Selected excerpt
A few weeks ago I went to the movies to see “Blindness.” I´d been planning that for a long time, and was super excited: first, because I had heard many good things about the book and second, because I was in Brazil when they shot the movie (most of the movie, if not all, was shot in Brazil).
My feelings as I left the theatre are a bit harder to describe. Part of me thought it was a good story taken too far. It wasn´t just that some scenes were extremely unpleasant, but that they seemed unnecessarily so. In my judgement, therefore, the lack of verisimilitude was a big check minus for “Blindness.” Thus I finally reached a verdict: too unplesant to be true. Period. Which shows how little I know.
A couple of days later, I went to the movies again, this time to watch “Triage: Dr. Orbinski´s Humanitarian Dilemma.” As I entered the theatre, the film had already began, and the feeling of “I know this place, I know this person” gave me a tingly sensation of contentment as I searched in the darkness for a seat.
When I first moved to Toronto in 2002, Massey College, a scholarly community at the University of Toronto, was my first home (and it still is my permanent address in Canada). I lived there for more than two years, during which time Dr. James Orbiski and his wife Rolie Srivastava were also living there.
They were both very active in the community, and always very willing to talk to the less famous members of the College such as myself. But I, in my immense timidity, had never in these almost seven years had the courage to do more than exchange nods and smiles whenever I passed them.

Set task 1
In what year does the post say its writer first moved to Toronto?
Set task 2
List every country, city, and academic institution that the post names.
Set task 3
Set down the part of the post starting with "A couple of" and going on through "also living there.", word for word.
Work from the post alone.

Records
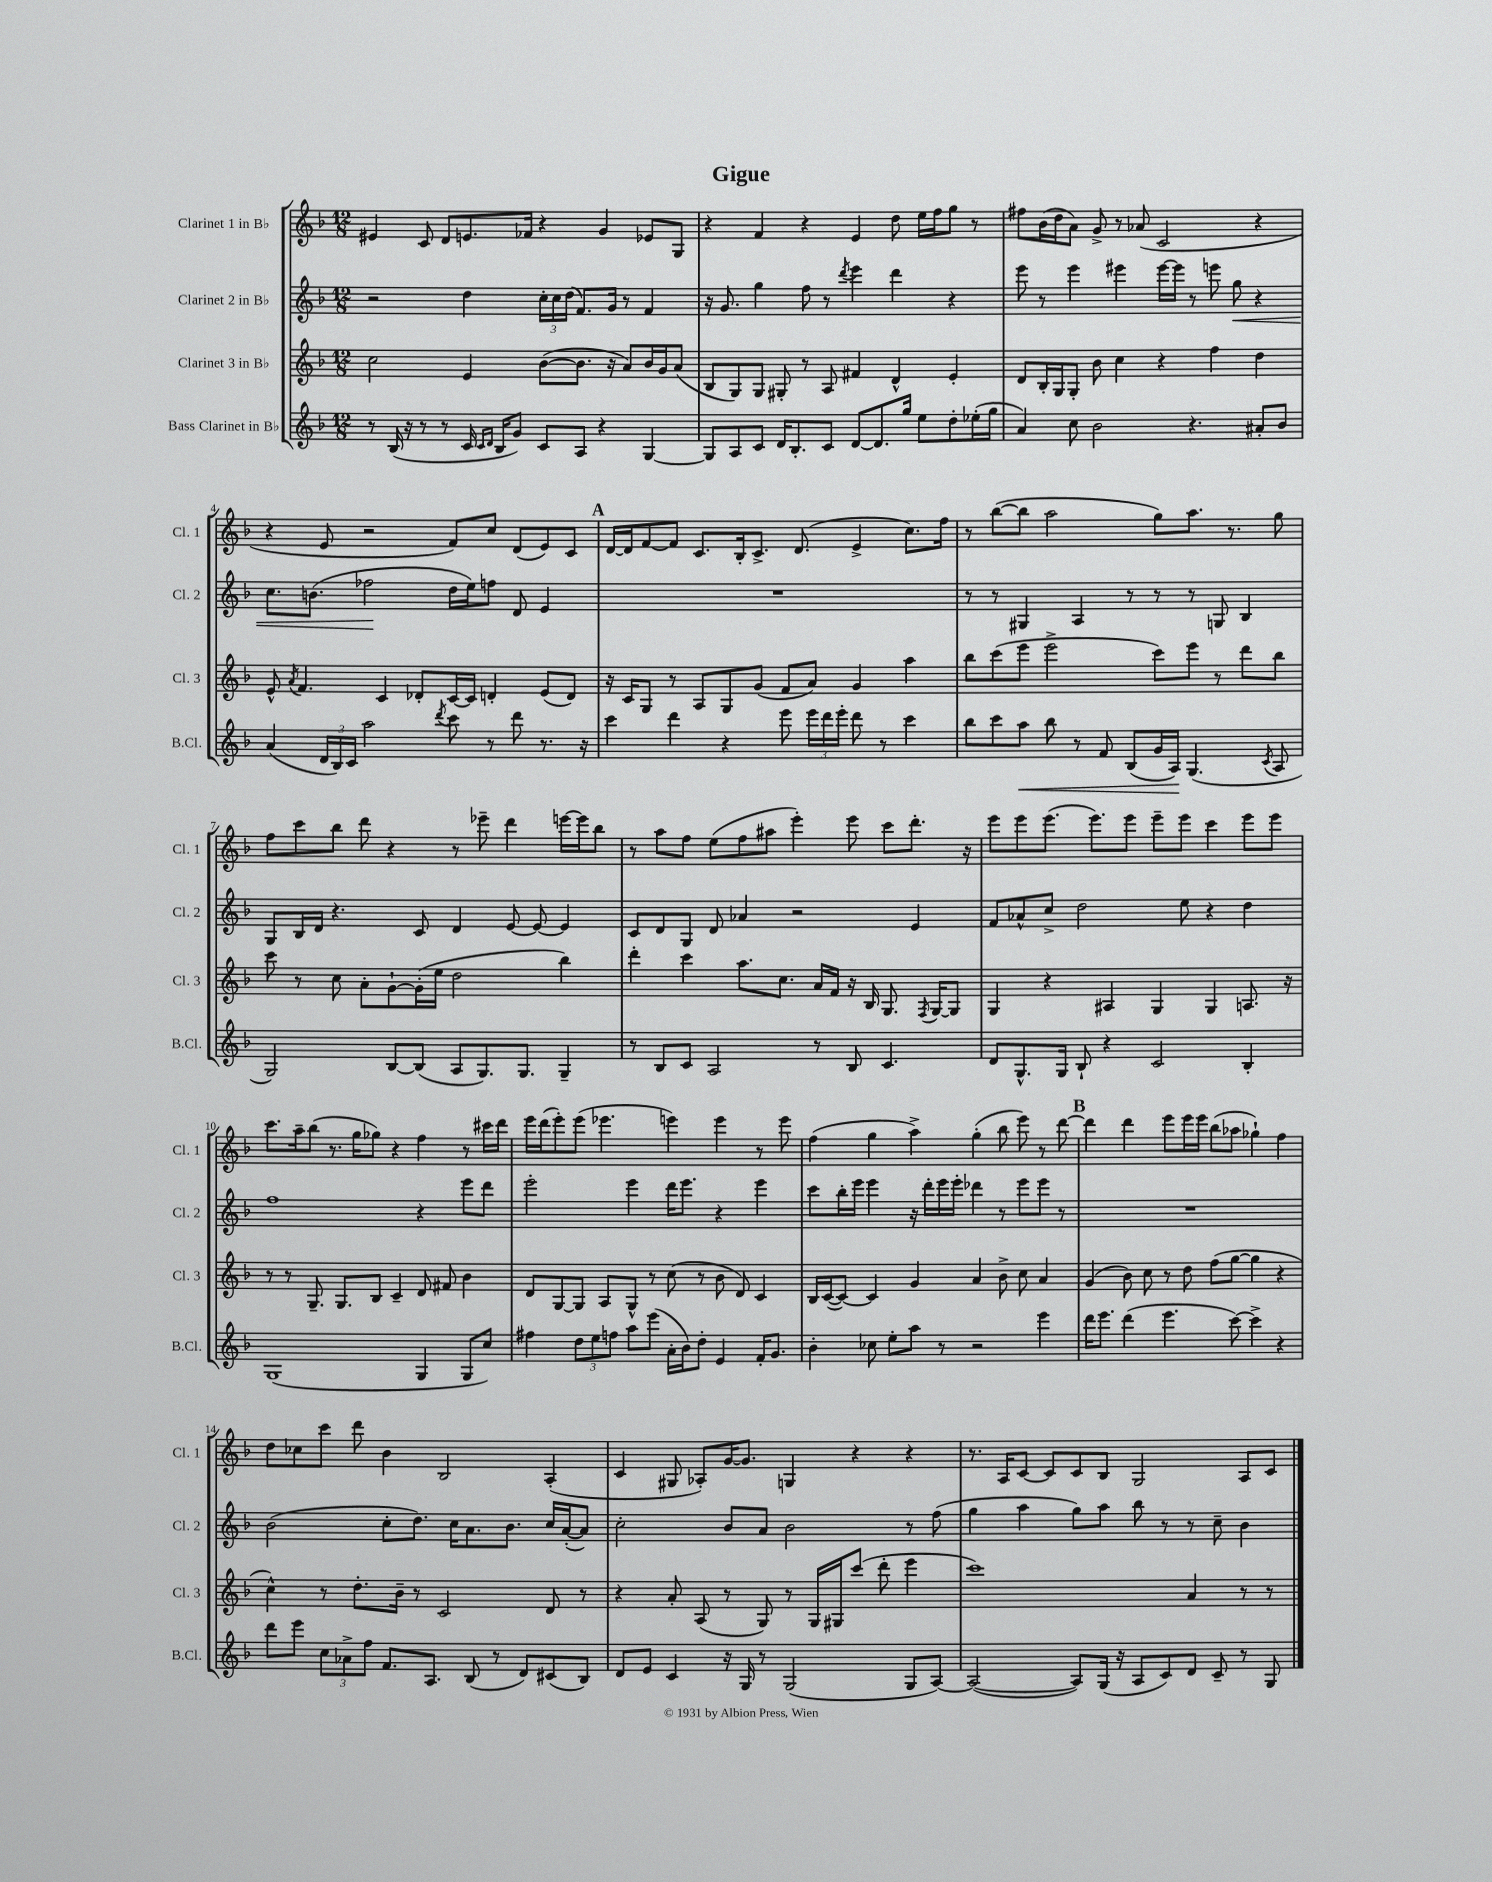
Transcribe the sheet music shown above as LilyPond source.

\header { title = "Gigue" }
<<
\new StaffGroup <<
\new Staff = "s0" \with { instrumentName = "Clarinet 1 in Bb" shortInstrumentName = "Cl. 1" } {
    \clef treble \key f \major \numericTimeSignature \time 12/8
    \autoBeamOff eis'4 c'8 d'8[ e'8. fes'16] r4 g'4 ees'8[ g8] |
    r4 f'4 r4 e'4 d''8 e''16[ f''16 g''8] r8 |
    fis''8[ bes'16( d''16 a'8]) g'8-> r8 aes'8( c'2 r4 |
    r4 e'8 r2 f'8[) c''8] d'8[( e'8) c'8] |
    \mark \markup { \bold "A" } d'16[~ d'16 f'8~ f'8] c'8.[ bes16-. c'8.]-> d'8.( e'4-> c''8.[) f''16] |
    r8 bes''8[~( bes''8] a''2 g''8[) a''8.] r8. g''8 |
    f''8[ c'''8 bes''8] d'''8 r4 r8 ees'''8-- d'''4 e'''16[~ e'''16 bes''8] |
    r8 a''8[ f''8] e''8[( f''8 ais''8] e'''4-.) e'''8 c'''8[ d'''8.]-. r16 |
    e'''8[ e'''8 e'''8.]( e'''8.[) e'''8] e'''8[-- e'''8] c'''4 e'''8[ e'''8] |
    c'''8.[ a''16-- bes''8]( r8. g''16[ ges''8]) r4 f''4 r8 cis'''16[ d'''16] |
    e'''16[ d'''16( e'''8-.) e'''8]( ees'''4. e'''4) e'''4 r8 e'''8 |
    f''4( g''4 a''4->) g''4-.( bes''8 e'''8) r8 d'''8~ |
    \mark \markup { \bold "B" } d'''4 d'''4 e'''8[ e'''16 e'''16] bes''8[( aes''8] ges''4-!) f''4 |
    d''8[ ces''8 c'''8] d'''8 bes'4 bes2 a4-.( |
    c'4 gis8 aes8[-.) g'16~ g'8.] g4 r4 r4 |
    r8. a16[ c'8]~ c'8[ c'8 bes8] g2 a8[ c'8] \bar "|." |
}
\new Staff = "s1" \with { instrumentName = "Clarinet 2 in Bb" shortInstrumentName = "Cl. 2" } {
    \clef treble \key f \major \numericTimeSignature \time 12/8
    \autoBeamOff r2 d''4 \tuplet 3/2 { c''16[-. c''16 d''16]( } f'8.[) g'16] r8 f'4 |
    r16 g'8. g''4 f''8 r8 \acciaccatura { d'''8 } e'''4 d'''4 r4 |
    e'''8 r8 e'''4 eis'''4 eis'''16[~ eis'''16] r8 e'''8 g''8\< r4 |
    c''8.[ b'8.]( fes''2\! d''16[ e''16) f''8] d'8 e'4 |
    \mark \markup { \bold "A" } R1. |
    r8 r8 gis4 a4 r8 r8 r8 g8 bes4 |
    g8[ bes16 d'16] r4. c'8 d'4 e'8~ e'8~ e'4 |
    c'8[ d'8 g8] d'8 aes'4 r2 e'4 |
    f'8[ aes'8-^ c''8]-> d''2 e''8 r4 d''4 |
    f''1 r4 e'''8[ d'''8] |
    e'''2-. e'''4 d'''16[ e'''8.] r4 e'''4 |
    c'''8[ bes''16-. e'''16] e'''4 r16 d'''16[-. e'''16 e'''16]-. des'''4 r8 e'''8[ e'''8] r8 |
    \mark \markup { \bold "B" } R1. |
    bes'2( c''8[-. d''8.]) c''16[ a'8. bes'8.] c''16[ a'16~-.( a'8]) |
    c''2-. bes'8[ a'8] bes'2 r8 f''8( |
    g''4 a''4 g''8[) a''8] bes''8 r8 r8 c''8-- bes'4 \bar "|." |
}
\new Staff = "s2" \with { instrumentName = "Clarinet 3 in Bb" shortInstrumentName = "Cl. 3" } {
    \clef treble \key f \major \numericTimeSignature \time 12/8
    \autoBeamOff c''2 e'4 bes'8[~( bes'8.] r16 a'8[) bes'16 g'16 a'8]( |
    bes8[ g8) g8] gis8-. r8 a8 fis'4 d'4-^ e'4-. |
    d'8[ bes16-. g16 g8]-. bes'8 c''4 r4 f''4 d''4 |
    e'8-^ \acciaccatura { a'8 } f'4. c'4 des'8[-. c'16~ c'16] d'4-. e'8[( d'8]) |
    \mark \markup { \bold "A" } r16 c'16[ g8] r8 a8[ g8 g'8]( f'8[ a'8]) g'4 a''4 |
    bes''8[ c'''8( e'''8] e'''2-> c'''8[) e'''8] r8 d'''8[ bes''8] |
    c'''8 r8 c''8 a'8[-. g'8~-! g'16-.( e''16] d''2 bes''4) |
    d'''4-. c'''4 a''8.[ c''8.] a'16[ f'16] r16 bes16 g8. \acciaccatura { f8 } g16[~ g8] |
    g4 r4 ais4 g4 g4 a8. r16 |
    r8 r8 g8.-- g8.[ bes8] c'4-- d'8 fis'8 bes'4 |
    d'8[ g8~ g8] a8[ g8]-^ r8 c''8( r8 bes'8 d'8) c'4 |
    bes16[ c'16~( c'8]~) c'4 g'4 a'4 bes'8-> c''8 a'4 |
    \mark \markup { \bold "B" } g'4( bes'8) c''8 r8 d''8 f''8[( g''8]~ g''4 r4 |
    c''4-^) r8 d''8.[-. bes'16]-- r8 c'2 d'8 r8 |
    r4 a'8-. a8( r8 g8) r8 g16[ gis16 c'''8]( d'''8-. e'''4 |
    c'''1) a'4 r8 r8 \bar "|." |
}
\new Staff = "s3" \with { instrumentName = "Bass Clarinet in Bb" shortInstrumentName = "B.Cl." } {
    \clef treble \key f \major \numericTimeSignature \time 12/8
    \autoBeamOff r8 bes16( r16 r8 r8 c'16 \grace { c'16[ d'16] } bes16[ g'8]) c'8[ a8] r4 g4~ |
    g8[ a8 c'8] d'16[ bes8.-. c'8] d'8[~ d'8. g''16] e''8[ d''8-. ees''16-.( g''16] |
    a'4) c''8 bes'2 r4. ais'8[-. bes'8] |
    a'4( \tuplet 3/2 { d'16[ bes16) c'16] } a''2 \acciaccatura { d'''8 } c'''8 r8 d'''8 r8. r16 |
    \mark \markup { \bold "A" } c'''4 d'''4 r4 e'''8 \tuplet 3/2 { e'''16[ d'''16 e'''16]-. } d'''8 r8 c'''4 |
    bes''8[ c'''8 a''8]\< bes''8 r8 f'8 bes8[( g'16 a16]\!) g4.( \acciaccatura { c'8 } a8 |
    g2) bes8[~ bes8]( a8[ g8.) g8.] g4-- |
    r8 bes8[ c'8] a2 r8 bes8 c'4. |
    d'8[ g8.-^ g16] bes8-! r4 c'2 bes4-. |
    g1( g4 g8[ c''8]) |
    fis''4 \tuplet 3/2 { d''8[ e''8 f''8] } a''8[ e'''8]( a'16[-. bes'16) d''8]-. e'4 f'16[-. g'8.] |
    bes'4-. ces''8 e''8[-. a''8] r8 r2 e'''4 |
    \mark \markup { \bold "B" } d'''16[ e'''8.] d'''4( e'''4. c'''8~) c'''4-> r4 |
    d'''8[ e'''8] \tuplet 3/2 { c''8[ aes'8-> f''8] } f'8.[ a8.] bes8( r8 d'8[) cis'8( bes8]) |
    d'8[ e'8] c'4 r16 g16 r8 g2( g8[ a8]~) |
    a2~( a8[) g16]( r16 a8[ c'8) d'8] c'8-- r8 g8 \bar "|." |
}
>>
>>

Full response 1
2002

Full response 2
Brazil, Toronto, Massey College, the University of Toronto, Canada

Full response 3
A couple of days later, I went to the movies again, this time to watch “Triage: Dr. Orbinski´s Humanitarian Dilemma.” As I entered the theatre, the film had already began, and the feeling of “I know this place, I know this person” gave me a tingly sensation of contentment as I searched in the darkness for a seat.
When I first moved to Toronto in 2002, Massey College, a scholarly community at the University of Toronto, was my first home (and it still is my permanent address in Canada). I lived there for more than two years, during which time Dr. James Orbiski and his wife Rolie Srivastava were also living there.